**Source extract:**
· · · ·

Solution 1: Managing Training Pipelines with Kubeflow + TFX

Why Kubeflow Pipelines?

We chose Kubeflow as our ML pipeline orchestrator for several reasons:

Kubeflow Pipelines Features:

• ML Pipeline Orchestrator based on Argo Workflow
• Extensibility and flexibility with Python - crucial for our ML teams
• Reusable components - write once, use everywhere
• Supports TensorFlow, PyTorch, XGBoost, and more

The key advantages we experienced:

1. Component Reusability - ML pipeline components can be shared across teams
2. Python-based Flexibility - High degree of freedom in component development
3. Kubernetes-native - Runs on our existing K8s infrastructure

However, this high degree of freedom came with risks:

• Inconsistent implementation styles across teams
• Unpredictable issues in areas outside our coverage
• Debugging became difficult with diverse code patterns

Adding TFX (TensorFlow Extended)

To mitigate these risks while maintaining Python’s ML ecosystem, we adopted TFX:

TFX Benefits:

• End-to-end platform for ML pipelines
• Comprehensive component set for various ML workflow stages
• ML Metadata support for Kubeflow
• Apache Beam integration for distributed data processing and scalable workloads

Key Advantages:

• Proven structure and interfaces reduce implementation risks
• Code consistency and reusability through standardized patterns
• Predictable debugging scope - errors occur in known areas
• Easy integration with BigQuery and Dataflow (Google ecosystem)

Training Pipeline Architecture

Our training pipeline consists of three main stages:

1. Data Processing (Blue Section)

• BigQuery Data Ingestion - SQL-based data extraction
• Data Validation - Ensure data quality with TFX validators
• Transform - Convert data into training-ready format
• Statistics Visualization - Understand data distributions

Usage Patterns:

• Experimentation: Run data processing with each training iteration (frequent feature changes)

· · · ·

**Information given:**

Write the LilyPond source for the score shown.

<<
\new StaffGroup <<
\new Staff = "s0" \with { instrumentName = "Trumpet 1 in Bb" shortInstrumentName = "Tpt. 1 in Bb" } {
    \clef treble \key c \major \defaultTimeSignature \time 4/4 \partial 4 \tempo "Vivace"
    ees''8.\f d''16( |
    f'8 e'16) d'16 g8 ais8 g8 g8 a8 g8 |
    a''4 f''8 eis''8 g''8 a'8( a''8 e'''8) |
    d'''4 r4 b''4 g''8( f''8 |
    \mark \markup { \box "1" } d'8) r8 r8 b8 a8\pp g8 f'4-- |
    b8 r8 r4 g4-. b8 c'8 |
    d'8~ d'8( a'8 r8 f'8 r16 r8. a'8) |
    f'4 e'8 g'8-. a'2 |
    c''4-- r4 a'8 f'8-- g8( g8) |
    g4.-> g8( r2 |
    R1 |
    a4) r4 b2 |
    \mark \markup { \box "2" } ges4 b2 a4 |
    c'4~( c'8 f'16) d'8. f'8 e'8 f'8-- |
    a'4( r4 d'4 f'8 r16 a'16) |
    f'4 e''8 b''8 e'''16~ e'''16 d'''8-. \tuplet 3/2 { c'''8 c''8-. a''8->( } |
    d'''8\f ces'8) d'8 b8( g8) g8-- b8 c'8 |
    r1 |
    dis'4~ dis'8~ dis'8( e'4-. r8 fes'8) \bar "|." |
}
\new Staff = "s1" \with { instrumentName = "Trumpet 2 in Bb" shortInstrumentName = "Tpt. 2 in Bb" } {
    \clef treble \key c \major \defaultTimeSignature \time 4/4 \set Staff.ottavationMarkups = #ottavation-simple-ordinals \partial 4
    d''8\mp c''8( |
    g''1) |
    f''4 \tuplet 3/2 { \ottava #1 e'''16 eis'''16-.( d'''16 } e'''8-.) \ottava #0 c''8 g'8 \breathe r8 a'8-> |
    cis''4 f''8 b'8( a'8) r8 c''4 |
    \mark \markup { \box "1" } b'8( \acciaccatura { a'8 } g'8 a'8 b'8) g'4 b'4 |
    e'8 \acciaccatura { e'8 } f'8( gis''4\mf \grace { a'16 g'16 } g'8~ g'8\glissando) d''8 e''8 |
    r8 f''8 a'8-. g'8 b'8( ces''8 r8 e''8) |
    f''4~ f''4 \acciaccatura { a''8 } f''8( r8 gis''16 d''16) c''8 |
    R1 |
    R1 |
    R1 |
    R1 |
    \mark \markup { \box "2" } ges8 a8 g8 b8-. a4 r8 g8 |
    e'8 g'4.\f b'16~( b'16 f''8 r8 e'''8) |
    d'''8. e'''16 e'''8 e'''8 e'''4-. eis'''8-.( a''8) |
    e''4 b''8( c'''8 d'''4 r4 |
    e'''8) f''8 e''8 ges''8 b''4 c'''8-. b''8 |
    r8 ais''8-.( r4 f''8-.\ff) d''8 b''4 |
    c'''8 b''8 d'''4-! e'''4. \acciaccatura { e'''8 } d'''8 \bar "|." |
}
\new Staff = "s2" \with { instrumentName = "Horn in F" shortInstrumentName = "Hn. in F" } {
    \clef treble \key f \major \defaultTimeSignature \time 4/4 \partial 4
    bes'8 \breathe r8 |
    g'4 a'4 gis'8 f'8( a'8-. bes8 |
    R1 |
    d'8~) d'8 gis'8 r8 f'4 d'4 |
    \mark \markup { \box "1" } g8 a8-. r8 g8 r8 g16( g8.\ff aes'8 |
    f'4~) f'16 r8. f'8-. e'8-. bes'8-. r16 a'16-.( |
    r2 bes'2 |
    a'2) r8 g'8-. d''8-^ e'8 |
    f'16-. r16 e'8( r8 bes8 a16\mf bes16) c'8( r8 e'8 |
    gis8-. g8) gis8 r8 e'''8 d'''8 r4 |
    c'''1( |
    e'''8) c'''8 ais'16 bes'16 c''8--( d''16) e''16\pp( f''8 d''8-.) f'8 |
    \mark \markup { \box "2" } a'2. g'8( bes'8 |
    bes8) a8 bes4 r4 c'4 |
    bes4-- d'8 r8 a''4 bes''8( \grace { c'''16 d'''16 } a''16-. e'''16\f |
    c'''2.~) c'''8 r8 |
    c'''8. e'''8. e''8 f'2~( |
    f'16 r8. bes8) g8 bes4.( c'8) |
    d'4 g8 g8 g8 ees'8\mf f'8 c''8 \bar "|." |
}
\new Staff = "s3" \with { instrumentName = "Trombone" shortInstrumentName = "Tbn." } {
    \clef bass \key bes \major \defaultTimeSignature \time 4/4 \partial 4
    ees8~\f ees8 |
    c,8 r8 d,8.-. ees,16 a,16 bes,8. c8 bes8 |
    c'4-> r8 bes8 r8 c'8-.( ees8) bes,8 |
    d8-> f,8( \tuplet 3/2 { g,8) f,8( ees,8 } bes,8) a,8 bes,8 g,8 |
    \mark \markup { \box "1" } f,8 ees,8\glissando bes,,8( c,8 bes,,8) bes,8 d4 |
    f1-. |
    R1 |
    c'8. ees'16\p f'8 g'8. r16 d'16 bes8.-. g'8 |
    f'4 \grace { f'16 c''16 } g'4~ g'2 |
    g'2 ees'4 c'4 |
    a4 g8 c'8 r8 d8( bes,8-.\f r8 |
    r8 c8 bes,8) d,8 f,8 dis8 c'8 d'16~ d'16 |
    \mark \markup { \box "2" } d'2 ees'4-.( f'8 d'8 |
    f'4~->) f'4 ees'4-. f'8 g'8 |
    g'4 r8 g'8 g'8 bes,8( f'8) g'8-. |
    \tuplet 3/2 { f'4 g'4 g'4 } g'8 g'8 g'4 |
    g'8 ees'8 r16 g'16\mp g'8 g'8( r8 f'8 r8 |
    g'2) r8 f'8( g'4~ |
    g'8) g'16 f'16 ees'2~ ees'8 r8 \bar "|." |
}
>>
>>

· · · ·

**Tasks to perform:**
A. Extract everything in the Kubeflow and TFX excerpt from "1. Component Reusability" down to "TFX (TensorFlow Extended)".
B. State whether each statement agrees with the Kubeflow and TFX excerpt, answering yes or no and quoting the words that decide it: (i) Kubeflow Pipelines is based on Argo Workflow. (ii) TFX was adopted to move away from Python's ML ecosystem. (iii) The training pipeline has four main stages.
C. According to the Kubeflow and TFX excerpt, what purpose does the Apache Beam integration in TFX serve?

**Exercise answers:**
A.
1. Component Reusability - ML pipeline components can be shared across teams
2. Python-based Flexibility - High degree of freedom in component development
3. Kubernetes-native - Runs on our existing K8s infrastructure

However, this high degree of freedom came with risks:

• Inconsistent implementation styles across teams
• Unpredictable issues in areas outside our coverage
• Debugging became difficult with diverse code patterns

Adding TFX (TensorFlow Extended)

B.
(i) Yes: "ML Pipeline Orchestrator based on Argo Workflow"
(ii) No: "To mitigate these risks while maintaining Python’s ML ecosystem, we adopted TFX"
(iii) No: "Our training pipeline consists of three main stages"

C. Distributed data processing and scalable workloads.